### Jouw opdracht
Herhaal alsjeblieft woord voor woord het stuk van het bronfragment vanaf "Artikel 2.7 van" tot en met "daarbij aangewezen boetecategorie.".

### Bronfragment
Artikel 2.7 van deze beleidsregel luidde destijds:
“1. De ACM stelt de basisboete, in het geval dat aan een overtreder blijkens de wet een maximale boete van € 450.000 kan worden opgelegd, vast binnen de bandbreedtes van de volgende boetecategorieën:
Categorie I Boetebandbreedte tussen € 0 en € 50.000
Categorie II Boetebandbreedte tussen € 40.000 en € 150.000
Categorie III Boetebandbreedte tussen € 100.000 en € 300.000
Categorie IV Boetebandbreedte tussen € 150.000 en € 450.000
2. In Bijlage 2 worden de bepalingen ter zake waarvan in geval van overtreding een bestuurlijke boete kan worden opgelegd, ingedeeld in de daarbij aangewezen boetecategorie.
3. Indien de in het tweede en derde lid bedoelde indeling in een boetecategorie in het concrete geval naar het oordeel van de ACM geen passende beboeting toelaat, kan de naast hogere of de naast lagere categorie worden toegepast.”

### Getoonde gegevens
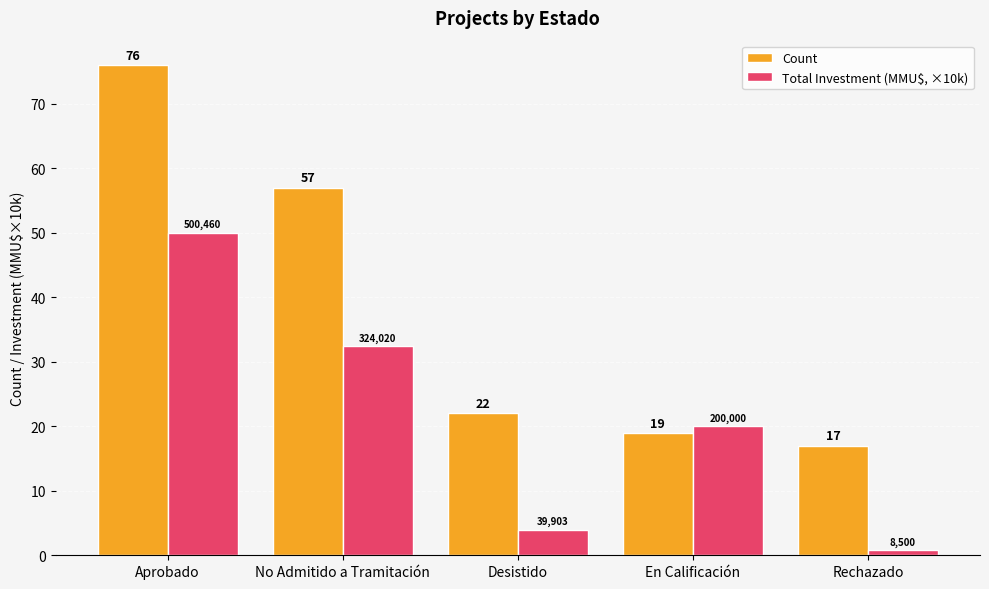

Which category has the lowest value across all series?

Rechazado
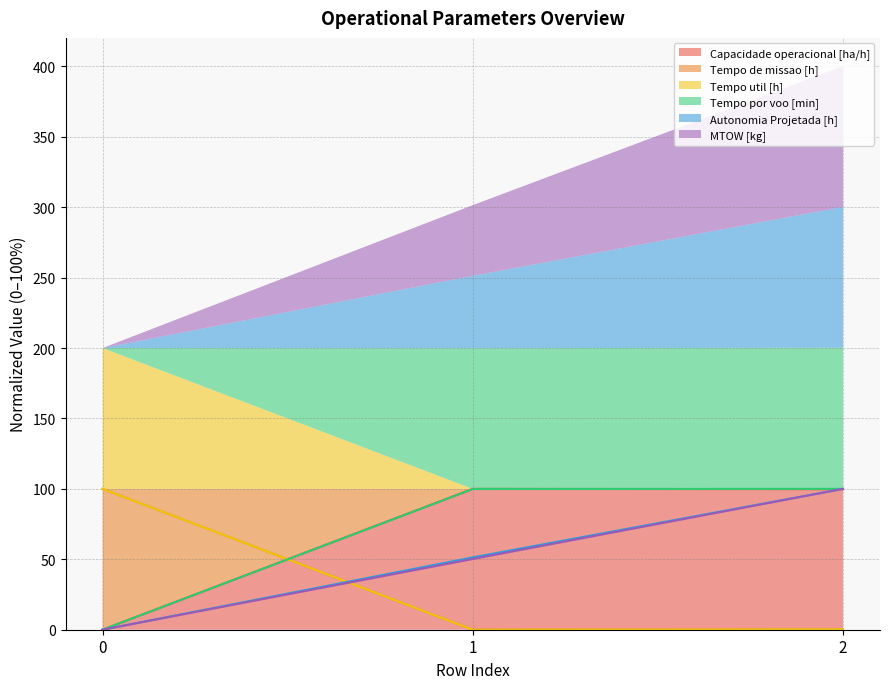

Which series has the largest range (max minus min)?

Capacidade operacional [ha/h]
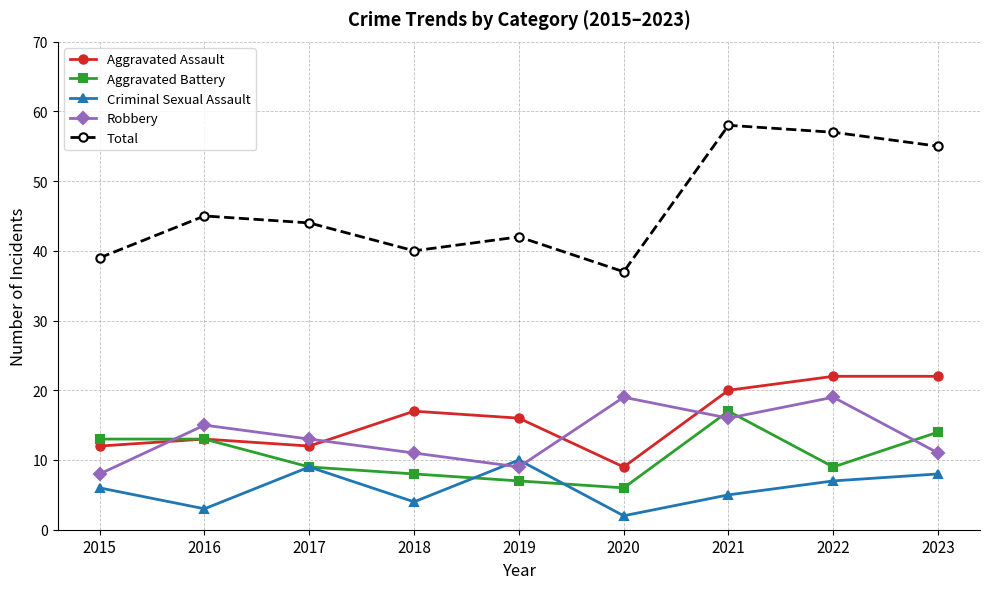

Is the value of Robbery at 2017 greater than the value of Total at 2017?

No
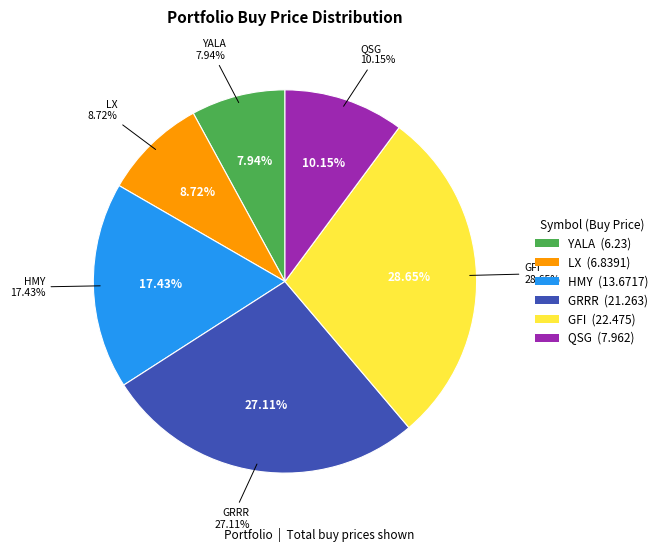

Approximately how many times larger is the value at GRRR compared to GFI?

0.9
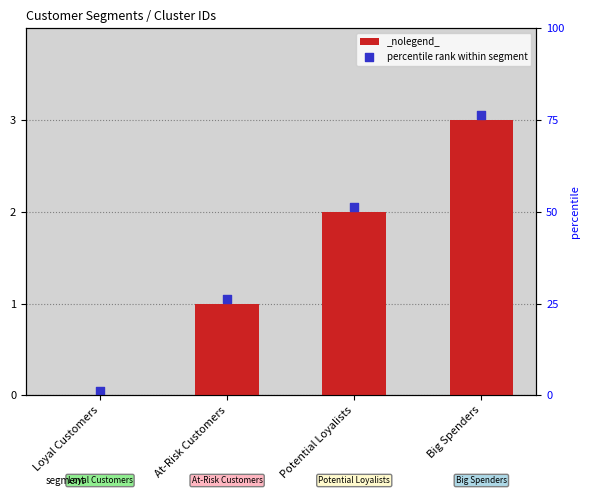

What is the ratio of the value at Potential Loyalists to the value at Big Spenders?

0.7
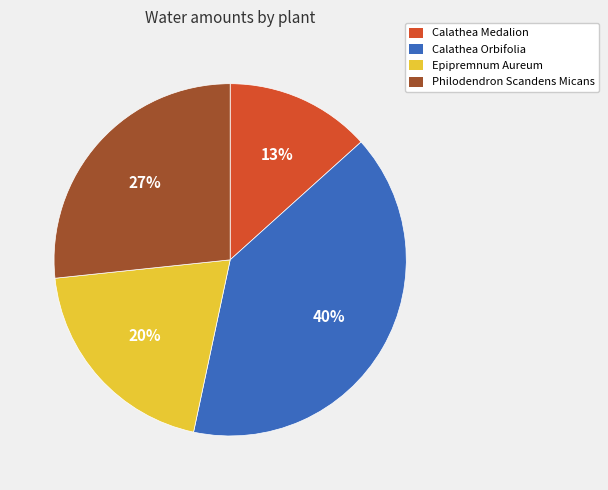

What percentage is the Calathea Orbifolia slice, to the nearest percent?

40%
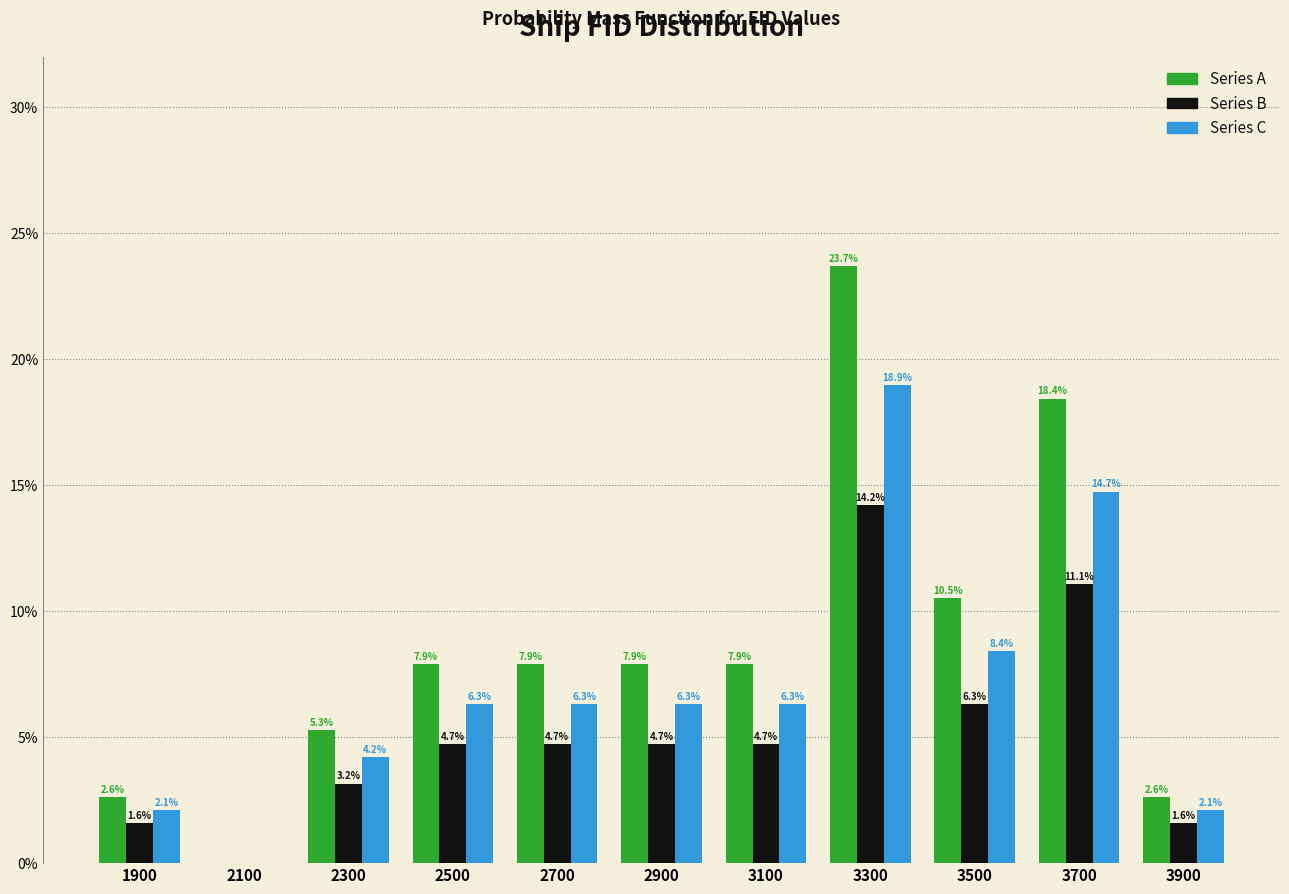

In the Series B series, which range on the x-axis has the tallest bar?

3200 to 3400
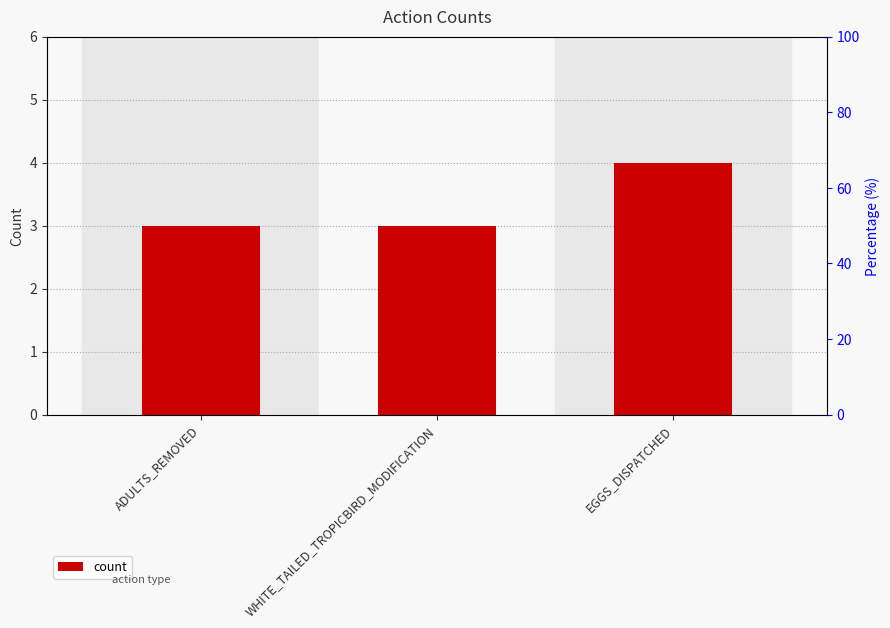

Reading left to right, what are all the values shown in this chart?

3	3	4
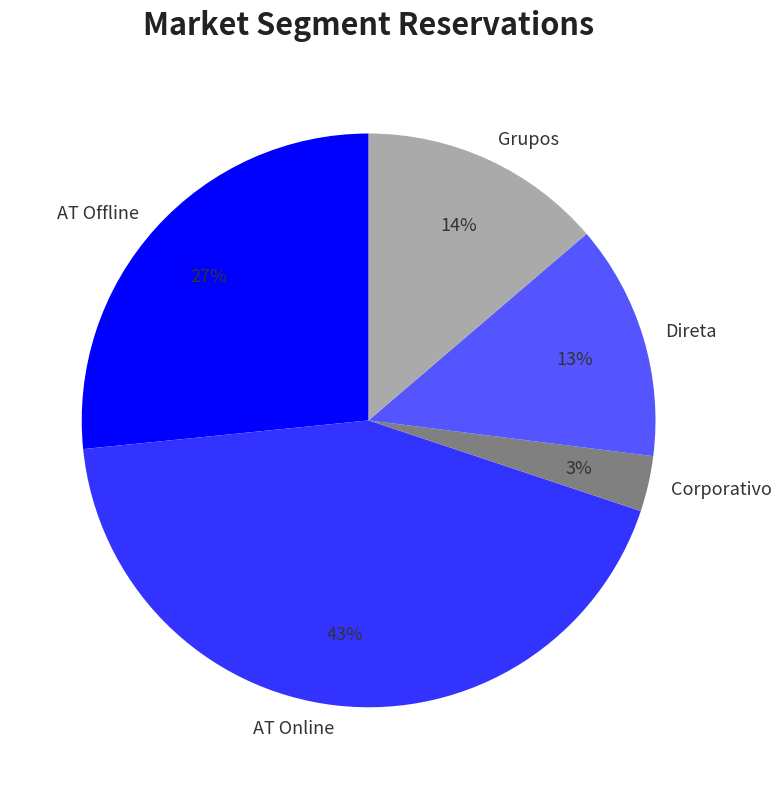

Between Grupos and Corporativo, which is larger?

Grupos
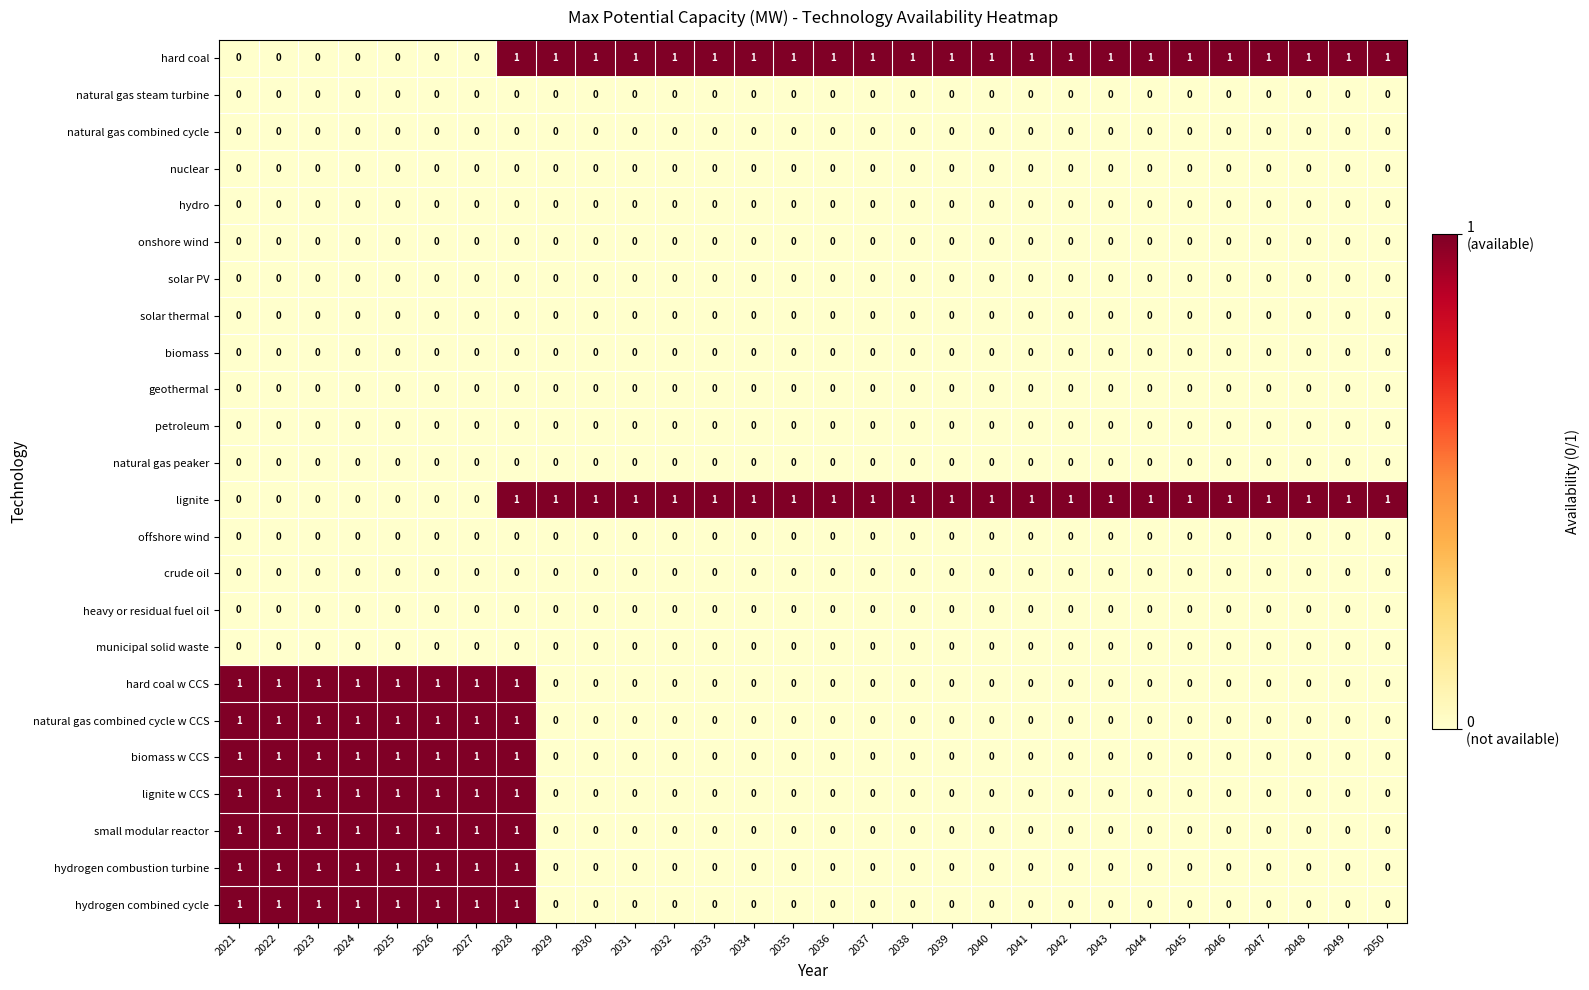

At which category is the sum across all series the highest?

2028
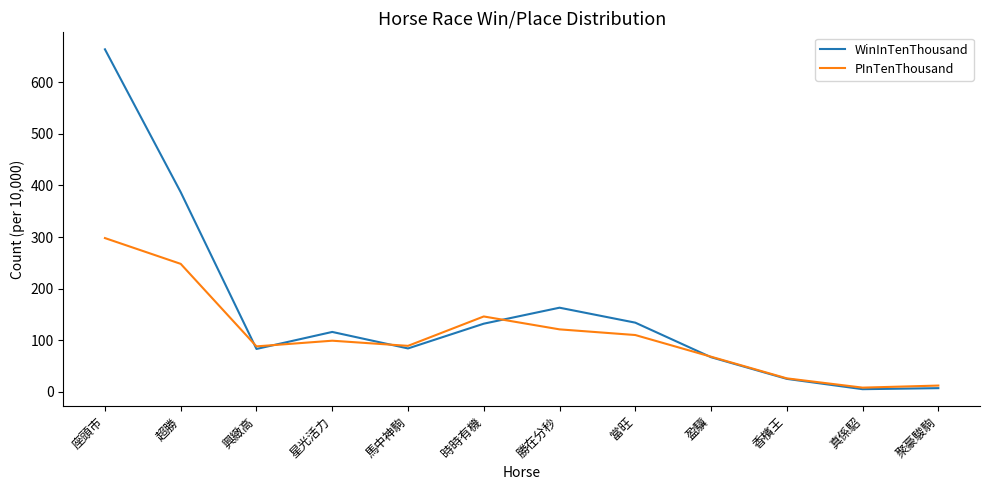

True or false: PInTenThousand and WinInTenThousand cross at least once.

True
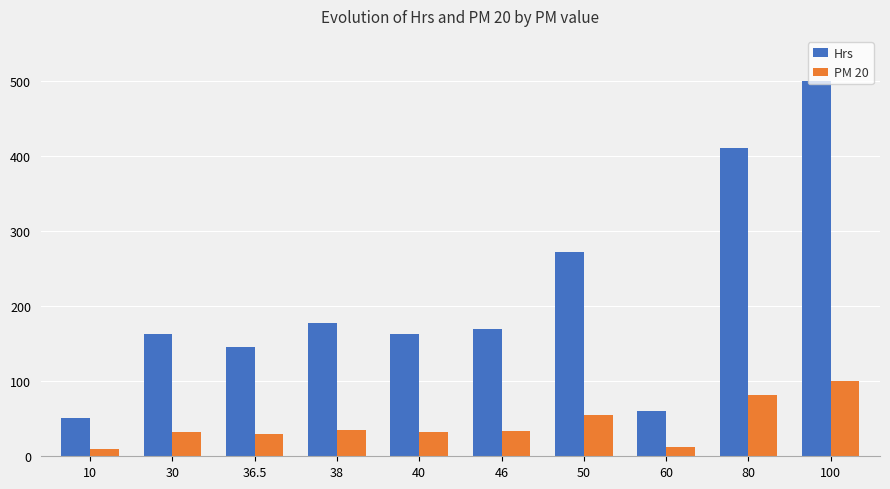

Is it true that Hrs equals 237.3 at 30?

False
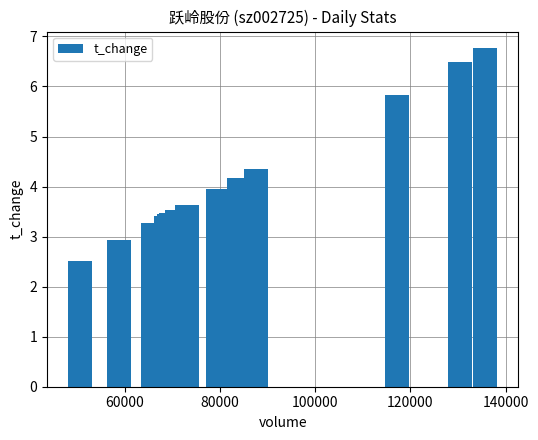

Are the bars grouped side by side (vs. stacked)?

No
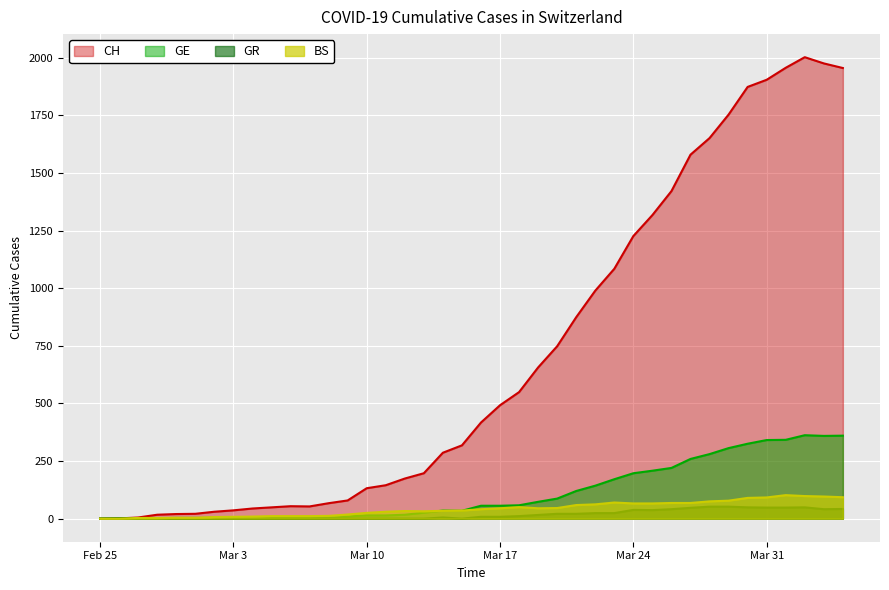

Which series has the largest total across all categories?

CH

### Verwacht antwoord
Artikel 2.7 van deze beleidsregel luidde destijds:
“1. De ACM stelt de basisboete, in het geval dat aan een overtreder blijkens de wet een maximale boete van € 450.000 kan worden opgelegd, vast binnen de bandbreedtes van de volgende boetecategorieën:
Categorie I Boetebandbreedte tussen € 0 en € 50.000
Categorie II Boetebandbreedte tussen € 40.000 en € 150.000
Categorie III Boetebandbreedte tussen € 100.000 en € 300.000
Categorie IV Boetebandbreedte tussen € 150.000 en € 450.000
2. In Bijlage 2 worden de bepalingen ter zake waarvan in geval van overtreding een bestuurlijke boete kan worden opgelegd, ingedeeld in de daarbij aangewezen boetecategorie.